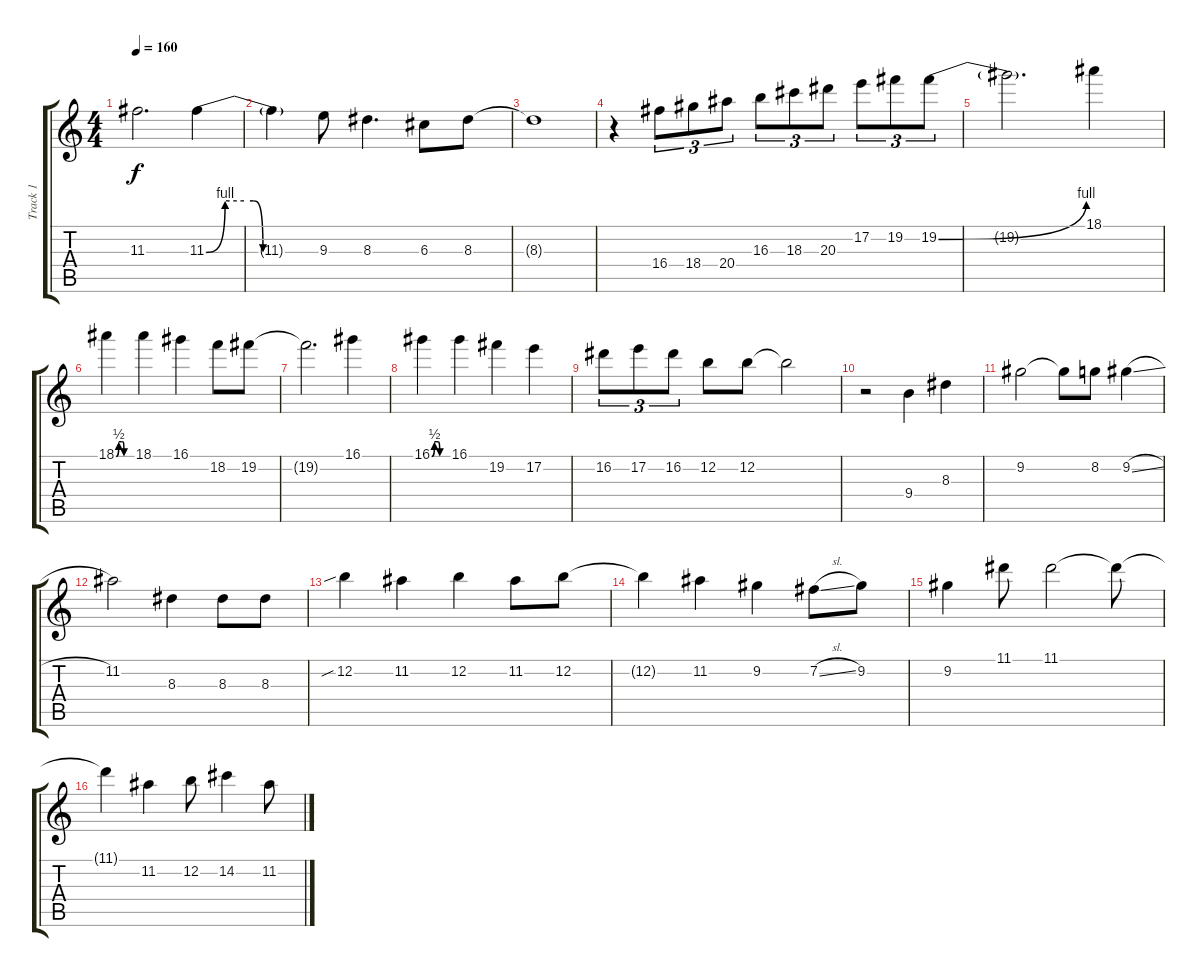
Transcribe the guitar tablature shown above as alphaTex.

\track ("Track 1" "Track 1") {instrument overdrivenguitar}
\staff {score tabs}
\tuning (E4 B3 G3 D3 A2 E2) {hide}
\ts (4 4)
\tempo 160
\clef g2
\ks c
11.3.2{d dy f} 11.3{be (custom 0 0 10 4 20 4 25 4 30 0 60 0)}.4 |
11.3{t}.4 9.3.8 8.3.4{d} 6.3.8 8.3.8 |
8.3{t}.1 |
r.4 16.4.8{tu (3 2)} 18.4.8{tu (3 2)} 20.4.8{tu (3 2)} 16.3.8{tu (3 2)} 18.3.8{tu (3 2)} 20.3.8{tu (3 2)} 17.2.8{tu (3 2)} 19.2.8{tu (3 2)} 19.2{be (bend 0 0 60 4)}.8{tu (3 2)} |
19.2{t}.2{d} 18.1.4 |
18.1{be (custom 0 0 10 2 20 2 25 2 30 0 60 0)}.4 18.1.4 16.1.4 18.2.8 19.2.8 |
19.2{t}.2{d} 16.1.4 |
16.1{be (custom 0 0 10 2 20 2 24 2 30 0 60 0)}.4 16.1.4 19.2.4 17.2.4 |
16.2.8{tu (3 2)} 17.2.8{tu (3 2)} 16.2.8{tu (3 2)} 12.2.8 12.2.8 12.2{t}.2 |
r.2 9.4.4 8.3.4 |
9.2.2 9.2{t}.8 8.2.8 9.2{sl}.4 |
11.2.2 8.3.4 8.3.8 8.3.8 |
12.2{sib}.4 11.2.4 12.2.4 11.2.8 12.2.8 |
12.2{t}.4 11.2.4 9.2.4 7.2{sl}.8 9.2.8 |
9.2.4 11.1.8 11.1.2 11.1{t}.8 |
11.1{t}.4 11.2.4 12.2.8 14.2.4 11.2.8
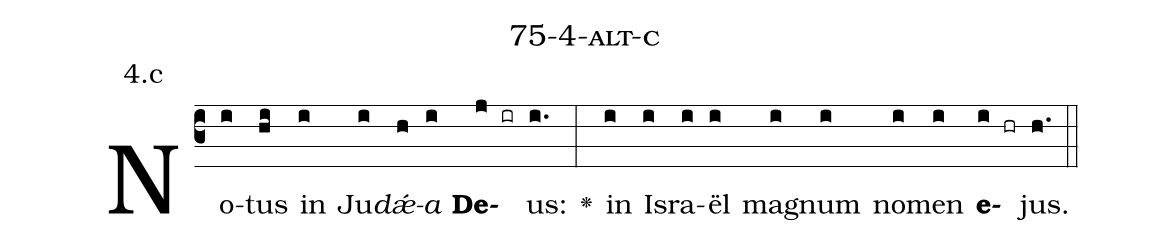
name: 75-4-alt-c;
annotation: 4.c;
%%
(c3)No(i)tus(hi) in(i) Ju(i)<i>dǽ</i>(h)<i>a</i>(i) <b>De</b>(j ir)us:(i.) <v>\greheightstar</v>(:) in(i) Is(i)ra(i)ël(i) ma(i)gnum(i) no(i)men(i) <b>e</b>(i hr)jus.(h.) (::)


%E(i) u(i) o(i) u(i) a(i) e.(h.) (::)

::::

▶ The task:
Express every line of the records above as a JSON list of strings, one string per line, leaving out blank lines and the pictures.

▶ Reply to the task:
[
  "Transcribe the guitar tablature shown above as alphaTex.",
  "\\track (\"Track 1\" \"Track 1\") {instrument overdrivenguitar}",
  "\\staff {score tabs}",
  "\\tuning (E4 B3 G3 D3 A2 E2) {hide}",
  "\\ts (4 4)",
  "\\tempo 160",
  "\\clef g2",
  "\\ks c",
  "11.3.2{d dy f} 11.3{be (custom 0 0 10 4 20 4 25 4 30 0 60 0)}.4 |",
  "11.3{t}.4 9.3.8 8.3.4{d} 6.3.8 8.3.8 |",
  "8.3{t}.1 |",
  "r.4 16.4.8{tu (3 2)} 18.4.8{tu (3 2)} 20.4.8{tu (3 2)} 16.3.8{tu (3 2)} 18.3.8{tu (3 2)} 20.3.8{tu (3 2)} 17.2.8{tu (3 2)} 19.2.8{tu (3 2)} 19.2{be (bend 0 0 60 4)}.8{tu (3 2)} |",
  "19.2{t}.2{d} 18.1.4 |",
  "18.1{be (custom 0 0 10 2 20 2 25 2 30 0 60 0)}.4 18.1.4 16.1.4 18.2.8 19.2.8 |",
  "19.2{t}.2{d} 16.1.4 |",
  "16.1{be (custom 0 0 10 2 20 2 24 2 30 0 60 0)}.4 16.1.4 19.2.4 17.2.4 |",
  "16.2.8{tu (3 2)} 17.2.8{tu (3 2)} 16.2.8{tu (3 2)} 12.2.8 12.2.8 12.2{t}.2 |",
  "r.2 9.4.4 8.3.4 |",
  "9.2.2 9.2{t}.8 8.2.8 9.2{sl}.4 |",
  "11.2.2 8.3.4 8.3.8 8.3.8 |",
  "12.2{sib}.4 11.2.4 12.2.4 11.2.8 12.2.8 |",
  "12.2{t}.4 11.2.4 9.2.4 7.2{sl}.8 9.2.8 |",
  "9.2.4 11.1.8 11.1.2 11.1{t}.8 |",
  "11.1{t}.4 11.2.4 12.2.8 14.2.4 11.2.8",
  "name: 75-4-alt-c;",
  "annotation: 4.c;",
  "%%",
  "(c3)No(i)tus(hi) in(i) Ju(i)<i>dǽ</i>(h)<i>a</i>(i) <b>De</b>(j ir)us:(i.) <v>\\greheightstar</v>(:) in(i) Is(i)ra(i)ël(i) ma(i)gnum(i) no(i)men(i) <b>e</b>(i hr)jus.(h.) (::)",
  "%E(i) u(i) o(i) u(i) a(i) e.(h.) (::)"
]